A lawsuit was filed by a female employee against the insurance company Farmers, according to LA Times. The plaintiff in the lawsuit claimed she was paid less than men who had similar positions at the company, despite the fact those men had decades less experience than she did. After she filed the lawsuit, three additional women opted into the suit over the course of the late summer. Additional women also began to file claims, bringing the total number of women suing the insurance company to 12.
It is very common for employment discrimination cases to involve not just one plaintiff, but many. If a company discriminates against one woman by offering her lower pay than her male counterparts, the company likely engages in this discriminatory practice across the board and ends up paying many women less than they should receive if the discrimination was not occurring. Because discrimination is usually pervasive and affects many workers, it is very common for lawsuits of this type to involve multiple plaintiffs all coming forward with similar claims.
Class Action Status in Employment Discrimination Cases
After the 12 women came forward with claims against Farmers Insurance, class action status was sought. Class actions allow for many cases involving plaintiffs who suffered similar wrongs to be joined together as one big case. All of the plaintiffs make one single claim together, with the named plaintiff(s) actively involved in the litigation and the other plaintiffs not having any day-to-day responsibilities in terms of working with employment lawyers to prepare for litigation or making decisions on the case. Other plaintiffs who opt in as class members but who aren’t named plaintiffs simply collect compensation when a jury awards damages or when a company settles discrimination claims.
A class action must be certified by a judge, who must determine that there is a group of plaintiffs who suffered a similar wrong and who can all be compensated by a single defendant for the harm they have endured. A judge certified the class action against Farmers because the women who worked for the company was similarly situated and deserved to all have the opportunity to be part of one big claim alleging the insurance company had discriminated on the basis of gender.

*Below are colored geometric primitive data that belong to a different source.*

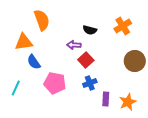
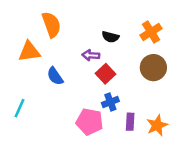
brown circle: (135, 61) -> (153, 68), moved
blue semicircle: (34, 62) -> (55, 76), moved
pink pentagon: (55, 83) -> (89, 122), moved

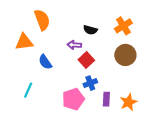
cyan line: (19, 108) -> (28, 90), moved
pink pentagon: (89, 122) -> (73, 99), turned -30

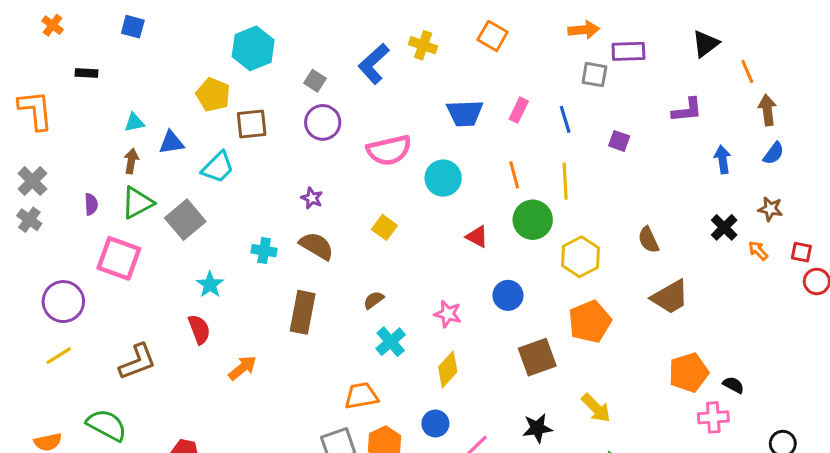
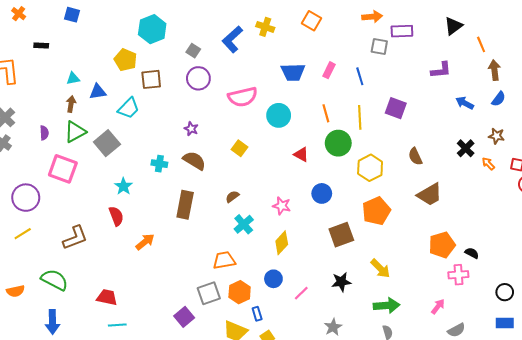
purple square: (619, 141) -> (396, 108), moved, size x1.5
blue arrow: (723, 159) -> (465, 103), turned -54

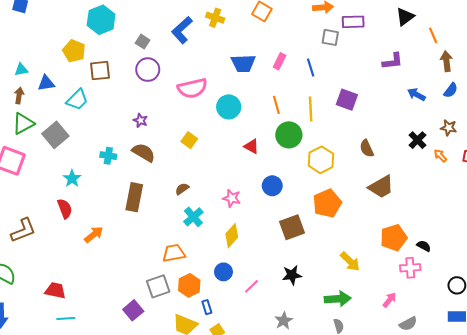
yellow arrow: (380, 269) -> (350, 261), moved

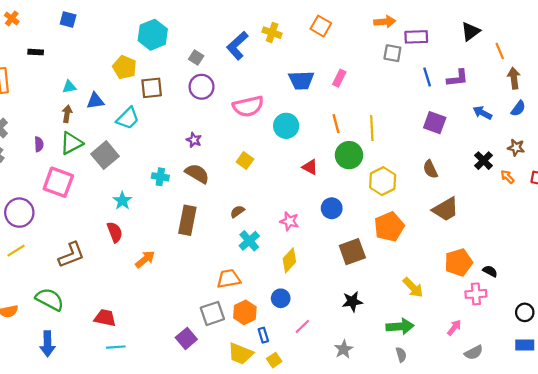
blue line: (311, 67) -> (427, 77), moved
purple square: (347, 100) -> (435, 123), moved
pink line: (251, 286) -> (302, 326), moved

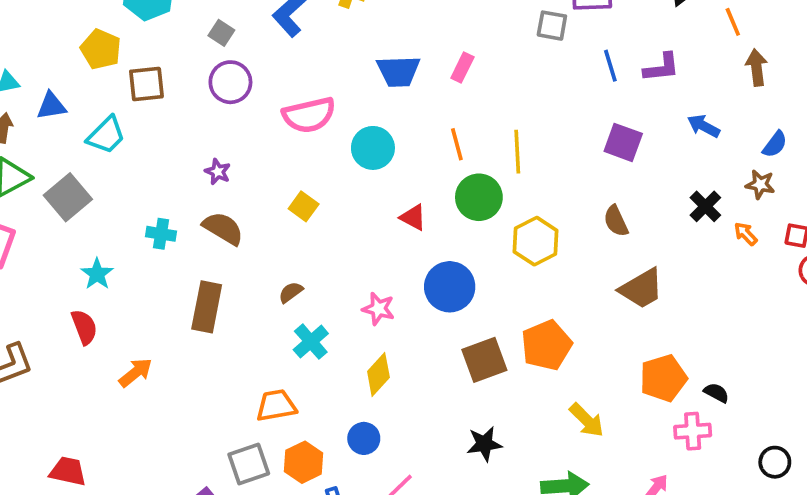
blue semicircle: (518, 108) -> (775, 144), moved
blue circle: (332, 208) -> (450, 287), size x1.4
orange pentagon: (389, 227) -> (546, 345), moved

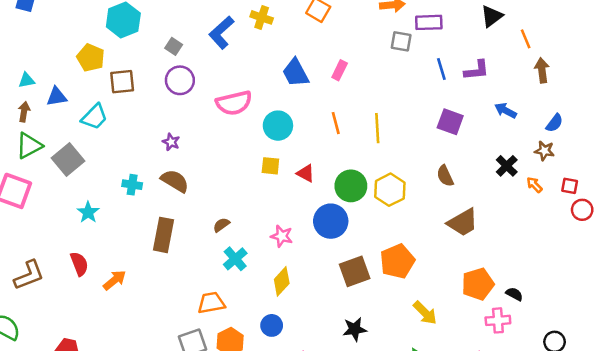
blue trapezoid: (399, 71) -> (296, 73), turned 64
green circle: (479, 197) -> (351, 186), moved
yellow square: (304, 206) -> (270, 166), moved, turned -30
red semicircle: (84, 327) -> (79, 264), moved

There could be as many as 300 female employees of the insurance company who end up becoming part of the class of women seeking compensation for discrimination in pay based on their gender. Women who may have been victimized by gender discrimination will have the opportunity to opt into the class and become part of the pending litigation, or to opt out so they can maintain their right to bring a separate individual claim against the company.
When women make claims alleging lower pay due to gender discrimination, they can make a prima facie case by simply showing that the company offered unequal pay for equal work. Under the Equal Pay Act, there is no requirement that female employees show the company acted intentionally in paying women less.